Cass.Civile 3ème, 15 février 2023, n°21-25.849 

Double affirmation de principes par la Cour relativement au maintien du loyer et aux possibilités de déplafonnement résultant de l’article L.145-51 du Code de commerce. 

JURIS’Post-it N°11 , relevé de la jurisprudence !

Bail commercial et indemnité d’éviction

Le bail commercial peut encadrer la détermination de l’indemnité d’éviction à condition de ne pas la limiter et ne pas en forfaitiser le calcul.

Contexte

Un bail commercial stipulait une clause selon laquelle l’indemnité d’éviction due au preneur serait, le cas échéant, calculée en fonction des « caractéristiques d’exploitation du sous-locataire et devrait être d’un montant suffisant pour lui permettre d’indemniser le sous-locataire du préjudice subi par ce dernier en raison du non renouvellement du bail. »

Décision La Cour de cassation confirme l’arrêt de la Cour d’appel en énonçant que cette clause, ne privant pas le preneur de l’indemnisation de son préjudice et ne limitant pas le calcul de l’indemnité d’éviction par la méthode du forfait, pouvait valablement servir de base au calcul de l’indemnité d’éviction.
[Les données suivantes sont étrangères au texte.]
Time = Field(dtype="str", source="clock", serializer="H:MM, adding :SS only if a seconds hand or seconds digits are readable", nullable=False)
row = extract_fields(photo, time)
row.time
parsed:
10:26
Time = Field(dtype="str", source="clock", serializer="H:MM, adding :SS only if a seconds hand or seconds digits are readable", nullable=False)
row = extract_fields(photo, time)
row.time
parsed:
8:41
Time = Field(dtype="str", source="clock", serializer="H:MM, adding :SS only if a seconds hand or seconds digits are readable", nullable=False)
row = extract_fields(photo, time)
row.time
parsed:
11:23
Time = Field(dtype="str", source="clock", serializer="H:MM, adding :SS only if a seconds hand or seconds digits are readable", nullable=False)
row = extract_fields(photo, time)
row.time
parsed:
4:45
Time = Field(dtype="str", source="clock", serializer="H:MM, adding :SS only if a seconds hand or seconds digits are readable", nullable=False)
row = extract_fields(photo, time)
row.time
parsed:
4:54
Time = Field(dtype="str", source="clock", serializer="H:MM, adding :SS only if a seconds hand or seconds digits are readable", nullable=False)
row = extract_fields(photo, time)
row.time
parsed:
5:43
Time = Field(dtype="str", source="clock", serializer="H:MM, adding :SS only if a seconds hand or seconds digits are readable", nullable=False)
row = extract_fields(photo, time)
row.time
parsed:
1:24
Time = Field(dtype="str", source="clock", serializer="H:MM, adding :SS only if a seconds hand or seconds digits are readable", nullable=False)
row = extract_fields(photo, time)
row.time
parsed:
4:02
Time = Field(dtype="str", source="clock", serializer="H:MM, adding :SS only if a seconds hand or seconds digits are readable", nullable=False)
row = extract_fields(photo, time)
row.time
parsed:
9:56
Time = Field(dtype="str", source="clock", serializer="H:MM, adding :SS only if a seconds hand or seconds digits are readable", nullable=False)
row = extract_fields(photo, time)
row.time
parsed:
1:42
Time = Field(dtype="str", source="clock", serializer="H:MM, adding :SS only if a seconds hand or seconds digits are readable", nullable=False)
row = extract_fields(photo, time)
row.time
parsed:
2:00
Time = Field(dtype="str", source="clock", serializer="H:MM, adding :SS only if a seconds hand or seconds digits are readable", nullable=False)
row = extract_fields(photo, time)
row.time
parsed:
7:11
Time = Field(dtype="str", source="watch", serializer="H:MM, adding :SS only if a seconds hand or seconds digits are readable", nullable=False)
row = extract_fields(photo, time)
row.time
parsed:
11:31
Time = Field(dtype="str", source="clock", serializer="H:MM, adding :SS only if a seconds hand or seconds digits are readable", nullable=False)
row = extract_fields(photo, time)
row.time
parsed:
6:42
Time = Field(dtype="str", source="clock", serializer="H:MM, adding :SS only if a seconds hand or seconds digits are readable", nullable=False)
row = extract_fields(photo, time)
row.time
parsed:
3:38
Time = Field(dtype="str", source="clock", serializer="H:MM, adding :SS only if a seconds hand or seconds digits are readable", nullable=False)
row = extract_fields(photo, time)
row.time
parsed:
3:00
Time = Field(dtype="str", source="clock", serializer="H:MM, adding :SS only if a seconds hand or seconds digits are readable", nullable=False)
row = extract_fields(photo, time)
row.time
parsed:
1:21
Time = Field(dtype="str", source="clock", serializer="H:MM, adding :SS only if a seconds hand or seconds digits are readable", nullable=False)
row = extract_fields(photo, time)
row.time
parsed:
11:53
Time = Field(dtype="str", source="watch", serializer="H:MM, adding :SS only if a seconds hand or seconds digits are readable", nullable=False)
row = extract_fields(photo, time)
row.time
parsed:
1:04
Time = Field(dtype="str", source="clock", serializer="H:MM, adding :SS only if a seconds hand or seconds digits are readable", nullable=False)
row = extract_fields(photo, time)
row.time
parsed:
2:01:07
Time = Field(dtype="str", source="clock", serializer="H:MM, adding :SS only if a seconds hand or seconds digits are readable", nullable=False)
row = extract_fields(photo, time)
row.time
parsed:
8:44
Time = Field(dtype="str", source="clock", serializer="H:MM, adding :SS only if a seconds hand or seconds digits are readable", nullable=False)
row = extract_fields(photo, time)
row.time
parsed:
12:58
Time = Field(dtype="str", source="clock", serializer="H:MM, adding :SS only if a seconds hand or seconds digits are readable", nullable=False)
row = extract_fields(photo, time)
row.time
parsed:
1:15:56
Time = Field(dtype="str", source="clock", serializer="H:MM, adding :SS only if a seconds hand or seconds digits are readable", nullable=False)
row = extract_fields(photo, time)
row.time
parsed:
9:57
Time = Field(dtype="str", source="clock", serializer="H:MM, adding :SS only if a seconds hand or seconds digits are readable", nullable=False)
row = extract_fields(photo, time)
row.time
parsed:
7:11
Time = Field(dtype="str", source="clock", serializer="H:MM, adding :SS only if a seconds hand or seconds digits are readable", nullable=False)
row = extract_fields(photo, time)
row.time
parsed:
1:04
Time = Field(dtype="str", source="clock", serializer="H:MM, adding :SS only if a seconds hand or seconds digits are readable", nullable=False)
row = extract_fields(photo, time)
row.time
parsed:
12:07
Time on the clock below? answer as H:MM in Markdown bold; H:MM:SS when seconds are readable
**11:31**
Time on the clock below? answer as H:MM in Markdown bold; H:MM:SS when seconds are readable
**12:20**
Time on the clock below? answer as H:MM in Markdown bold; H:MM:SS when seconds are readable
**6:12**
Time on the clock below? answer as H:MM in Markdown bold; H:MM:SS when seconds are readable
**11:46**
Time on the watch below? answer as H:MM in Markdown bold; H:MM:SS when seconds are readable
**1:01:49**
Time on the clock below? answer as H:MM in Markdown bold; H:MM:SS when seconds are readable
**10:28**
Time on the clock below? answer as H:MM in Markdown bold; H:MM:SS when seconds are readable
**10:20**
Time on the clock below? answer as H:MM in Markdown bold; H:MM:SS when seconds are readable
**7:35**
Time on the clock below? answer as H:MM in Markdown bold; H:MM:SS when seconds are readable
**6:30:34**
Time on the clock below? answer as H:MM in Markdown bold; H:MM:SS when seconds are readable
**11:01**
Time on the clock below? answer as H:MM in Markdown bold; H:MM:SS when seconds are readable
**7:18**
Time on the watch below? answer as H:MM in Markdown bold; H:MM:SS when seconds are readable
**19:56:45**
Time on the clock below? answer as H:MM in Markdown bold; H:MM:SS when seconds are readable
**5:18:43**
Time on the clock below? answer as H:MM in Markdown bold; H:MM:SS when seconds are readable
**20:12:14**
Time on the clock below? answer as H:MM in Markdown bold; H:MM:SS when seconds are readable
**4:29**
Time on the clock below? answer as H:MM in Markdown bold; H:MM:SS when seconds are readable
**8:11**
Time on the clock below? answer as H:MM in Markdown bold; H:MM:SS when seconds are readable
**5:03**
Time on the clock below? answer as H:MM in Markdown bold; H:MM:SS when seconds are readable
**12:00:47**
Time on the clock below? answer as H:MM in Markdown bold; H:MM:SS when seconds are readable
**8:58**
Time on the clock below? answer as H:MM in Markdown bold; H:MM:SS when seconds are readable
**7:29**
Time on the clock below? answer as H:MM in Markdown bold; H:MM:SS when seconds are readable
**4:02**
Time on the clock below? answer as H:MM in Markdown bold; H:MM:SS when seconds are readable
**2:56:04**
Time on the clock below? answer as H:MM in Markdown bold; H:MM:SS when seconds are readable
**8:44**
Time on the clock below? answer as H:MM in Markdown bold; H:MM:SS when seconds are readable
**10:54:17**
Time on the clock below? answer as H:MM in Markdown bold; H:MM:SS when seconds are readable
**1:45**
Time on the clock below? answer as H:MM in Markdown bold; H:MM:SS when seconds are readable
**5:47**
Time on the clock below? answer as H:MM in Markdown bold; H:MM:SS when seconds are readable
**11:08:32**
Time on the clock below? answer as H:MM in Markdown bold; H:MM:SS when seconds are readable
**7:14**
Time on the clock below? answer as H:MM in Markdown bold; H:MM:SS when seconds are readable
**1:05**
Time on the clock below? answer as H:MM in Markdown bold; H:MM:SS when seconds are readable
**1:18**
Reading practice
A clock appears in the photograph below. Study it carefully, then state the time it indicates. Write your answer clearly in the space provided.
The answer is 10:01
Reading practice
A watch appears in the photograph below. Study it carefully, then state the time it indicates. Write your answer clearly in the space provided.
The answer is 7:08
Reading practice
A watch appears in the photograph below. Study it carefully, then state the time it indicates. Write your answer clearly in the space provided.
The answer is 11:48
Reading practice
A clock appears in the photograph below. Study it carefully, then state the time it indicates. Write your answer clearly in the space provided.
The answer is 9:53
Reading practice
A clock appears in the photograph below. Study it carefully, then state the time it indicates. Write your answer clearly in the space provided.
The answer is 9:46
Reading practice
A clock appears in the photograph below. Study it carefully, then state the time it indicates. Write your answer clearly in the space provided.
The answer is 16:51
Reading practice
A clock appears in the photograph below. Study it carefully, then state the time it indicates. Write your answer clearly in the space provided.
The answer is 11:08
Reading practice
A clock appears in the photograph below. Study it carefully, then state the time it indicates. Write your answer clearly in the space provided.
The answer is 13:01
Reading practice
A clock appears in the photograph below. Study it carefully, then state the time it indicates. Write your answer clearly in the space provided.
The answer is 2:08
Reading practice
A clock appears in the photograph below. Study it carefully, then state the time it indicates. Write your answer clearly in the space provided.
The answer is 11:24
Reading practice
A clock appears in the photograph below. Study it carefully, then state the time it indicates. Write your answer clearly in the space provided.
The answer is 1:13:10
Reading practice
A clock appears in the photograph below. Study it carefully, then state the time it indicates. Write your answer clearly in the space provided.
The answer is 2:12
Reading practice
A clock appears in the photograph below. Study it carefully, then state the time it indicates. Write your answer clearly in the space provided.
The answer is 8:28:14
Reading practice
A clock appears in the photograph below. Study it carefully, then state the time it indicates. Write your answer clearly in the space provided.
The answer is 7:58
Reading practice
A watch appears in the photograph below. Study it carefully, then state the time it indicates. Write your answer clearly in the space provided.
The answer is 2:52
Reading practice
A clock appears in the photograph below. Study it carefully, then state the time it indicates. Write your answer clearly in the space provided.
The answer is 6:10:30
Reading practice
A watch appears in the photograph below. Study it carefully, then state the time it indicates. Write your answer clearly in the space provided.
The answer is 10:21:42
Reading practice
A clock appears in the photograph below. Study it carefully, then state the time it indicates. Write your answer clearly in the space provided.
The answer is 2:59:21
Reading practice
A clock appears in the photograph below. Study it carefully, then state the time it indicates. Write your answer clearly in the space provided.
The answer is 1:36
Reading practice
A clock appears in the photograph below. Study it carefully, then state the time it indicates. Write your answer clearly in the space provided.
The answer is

CASS. CIVILE 3EME, 18 JANVIER 2023, N° 21-22.209

La Cour de cassation pose un arrêt de principe et permet au preneur envisageant une sous-location de se protéger en cas d’éviction.

 

Impôt foncier et minoration de la valeur locative

L’impôt foncier reste une charge exorbitante facteur de minoration de la valeur locative quand bien-même l’unanimité des baux voisins et termes de comparaison en pratiquent la refacturation au preneur.

Contexte

Un bail refacturait l’impôt foncier au preneur ; or, l’entièreté du voisinage et des termes de comparaison utilisés à l’appui de la détermination de la valeur locative contenait également cette refacturation.

Décision

La Cour de cassation confirme l’arrêt de la Cour d’appel au visa de l’article R.145-8 du Code de commerce énonçant que « les obligations incombant normalement au bailleur, dont celui-ci se serait déchargé sur le locataire sans contrepartie constituent un facteur de diminution de la valeur locative ».

CASS. CIVILE 3EME, 25 JANVIER 2023, N°21-21.943

Rappel clair de la définition d’une clause exorbitante sans contrepartie.